- _What is expected_
Only an exact repeat of the listing, without its images, counts as the answer.
===== Study material
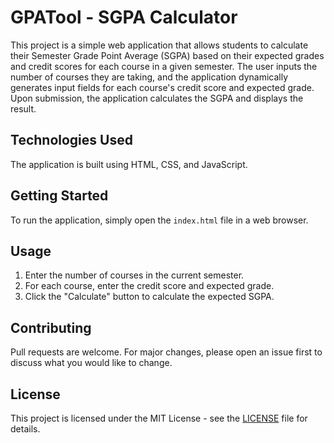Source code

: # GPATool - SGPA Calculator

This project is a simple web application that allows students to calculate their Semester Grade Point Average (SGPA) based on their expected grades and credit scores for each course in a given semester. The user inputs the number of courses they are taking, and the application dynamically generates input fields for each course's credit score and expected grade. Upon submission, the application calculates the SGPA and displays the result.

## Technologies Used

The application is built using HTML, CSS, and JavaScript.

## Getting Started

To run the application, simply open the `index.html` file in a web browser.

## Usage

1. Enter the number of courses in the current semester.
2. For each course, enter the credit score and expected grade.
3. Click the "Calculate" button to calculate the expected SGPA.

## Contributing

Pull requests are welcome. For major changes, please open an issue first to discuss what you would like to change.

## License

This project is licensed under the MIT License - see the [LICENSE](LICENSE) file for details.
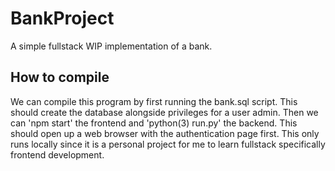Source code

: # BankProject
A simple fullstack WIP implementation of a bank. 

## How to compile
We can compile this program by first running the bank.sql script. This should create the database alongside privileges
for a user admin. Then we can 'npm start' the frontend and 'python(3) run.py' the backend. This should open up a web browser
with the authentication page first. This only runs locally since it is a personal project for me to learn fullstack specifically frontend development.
==========
- _Result below_
Source code

: # GPATool - SGPA Calculator

This project is a simple web application that allows students to calculate their Semester Grade Point Average (SGPA) based on their expected grades and credit scores for each course in a given semester. The user inputs the number of courses they are taking, and the application dynamically generates input fields for each course's credit score and expected grade. Upon submission, the application calculates the SGPA and displays the result.

## Technologies Used

The application is built using HTML, CSS, and JavaScript.

## Getting Started

To run the application, simply open the `index.html` file in a web browser.

## Usage

1. Enter the number of courses in the current semester.
2. For each course, enter the credit score and expected grade.
3. Click the "Calculate" button to calculate the expected SGPA.

## Contributing

Pull requests are welcome. For major changes, please open an issue first to discuss what you would like to change.

## License

This project is licensed under the MIT License - see the [LICENSE](LICENSE) file for details.
Source code

: # BankProject
A simple fullstack WIP implementation of a bank. 

## How to compile
We can compile this program by first running the bank.sql script. This should create the database alongside privileges
for a user admin. Then we can 'npm start' the frontend and 'python(3) run.py' the backend. This should open up a web browser
with the authentication page first. This only runs locally since it is a personal project for me to learn fullstack specifically frontend development.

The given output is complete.